But your argument is this. Since all languages are sensitive to changes in
order, then all languages are equally sensitive to changes in order. This
is a logical fallacy, and furthermore, the conclusion is false. Not all
languages are equally sensitive. In Haskell, all non-monadic code is immune
to changes in evaluation order. In fact, except in monadic code, and in
cases where the coder expicitly annotates evaluation order for efficiency
reasons, the actual order of evaluation is irrelevent to the final results,
unknown to the programmer, and may change from one compiler to another.

> >A program in such a language, may take on a striking
> >similarity to a multi-threaded application, where the behavior of one
unit
> >may interfere with the intended sequence events in another unit.

> Programs in non-OO language can exhibit the same tendency (i.e.
> co-routines). OO programs are not more likely to have co-routines
> than structured programs. There is nothing about OO languages that
> makes the flow of control more complicated.

The claim was not that OO languages "make the flow of control more
complicated". The claim was that OO languages "allow" the control of flow
to be complicated, or "seemingly multi-threaded". Please remember that the
point in question was whether OO languages are powerful but dangerous in the
hands of the unskilled.

> >H.S.
> >Lahman, will argue that one of the design rules for good OO is to write
code
> >which works in spite of changes to the sequence of events.
>
> That's one of the goals for software design in general. And it's one
> that must always be compromised. All programs have state changing
> functions, and those function have to be called in the right order.
> We try to minimize this in both OO and non-OO contexts. There is
> nothing about OO that makes minimizing it harder.

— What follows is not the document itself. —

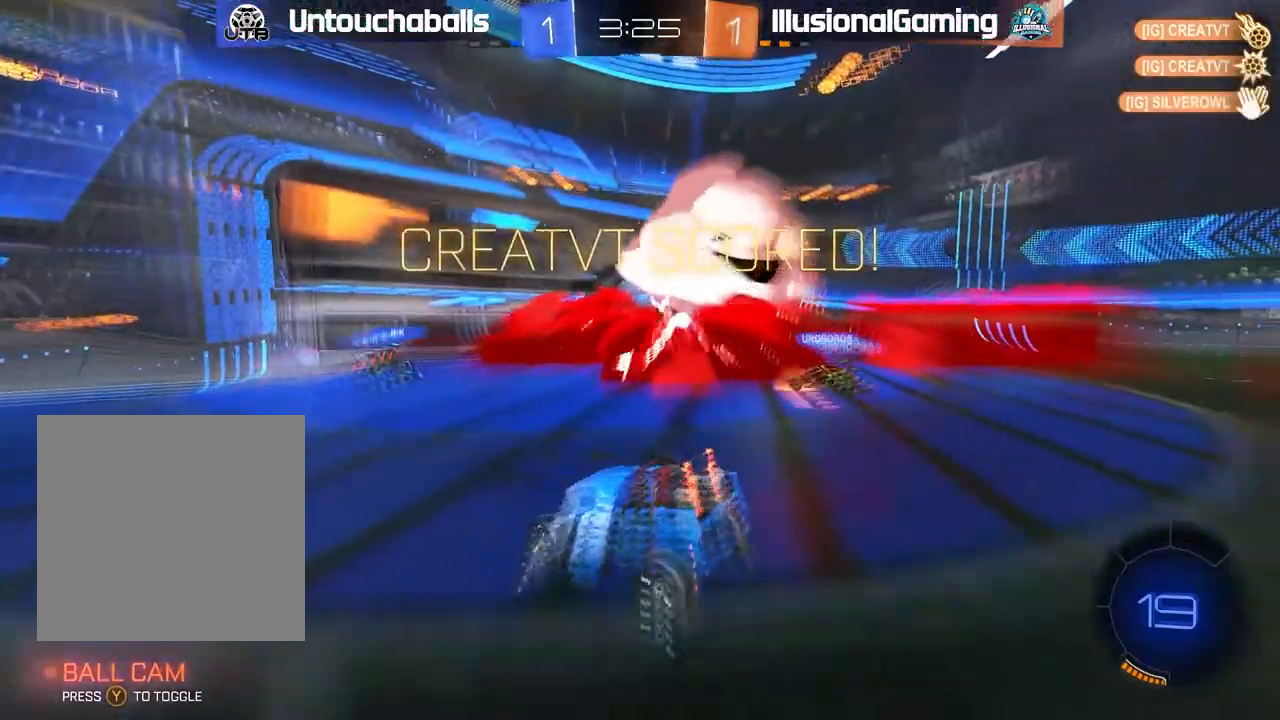
{"buttons": ["Y", "R2"], "left_stick": "right", "right_stick": "center", "events": [[50, "left_stick", "center"], [233, "R2", "down"], [283, "left_stick", "right"], [433, "Y", "down"]]}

All programs which have output, must change the state of the world. Beyond
that, the "quantity" of state change in a program can vary from "nothing
else changes" to having side effects everywhere.
If OO programmers "minimize" state changes, they would be functional
programmers, and their objects would be functional objects without mutable
state. There are functional OO programmers, and in your language, Haskell
may be an OOPL. But to claim that "We try to minimize this in both OO and
non-OO contexts" is quite untrue. I have yet to see a program of yours
which "minimized" state change.

 As for whether typical OO languages make minimizing state changes harder,
the lack of proper tail-recursion optimizations make functional programming
in OO languages quite difficult.

> >While this is an
> >appropriate design rule, it is very easy for someone who is not skilled
in
> >OO to write code which contains many sequence order dependencies, and is
> >consequently very brittle.

> It has nothing to do with OO skill. It has to do with general
> programming skill. The skill that prevents a structured programmer
> from creating order dependencies will also prevent order dependencies
> from being created by an OO programmer.

The same skill which allows an OO programmer to avoid sequence order
dependencies in an OO language will allow that programmer to avoid sequence
order dependencies in a typical procedural language like C. In Haskell,
that particular skill is mostly unneeded.

> >3. I myself have experienced working on an "OO" project in which
sequence
> >order dependencies made the code an absolute nightmare. Slight changes
in
> >one class would break behavior in other classes. I know this isn't how
it
> >is supposed to work. But it is certainly how it *can* work, and how it
does
> >work in unskilled hands.

> I have personally worked on procedural projects that exhibited the
> same sensitivity. You are right, it's not supposed to be that way.
> In my case the designers were unskilled novices. I suspect the same
> is true in your case -- I don't see how it could be otherwise.

Agreed. Agreed. and you are right.

> >Again, the global nature of objects in OO languages means that a
programmer
> >can alter global state in undisciplined ways.

> This statement makes no sense to me.

I'm sorry to hear that, though I'm not terribly surprised.

> >DirkR > So with OO methods you can draw a line around
> >DirkR > their work, it's the interface! What would the line
> >DirkR > be in a non-OO project?

> >One can restrict the side effects available to a developer by restricting
> >the data structures which he or she can modify, by for example passing
them
> >by value instead of by reference. The "line" around a programmers work,
is
> >in some procedural languages extremely well defined.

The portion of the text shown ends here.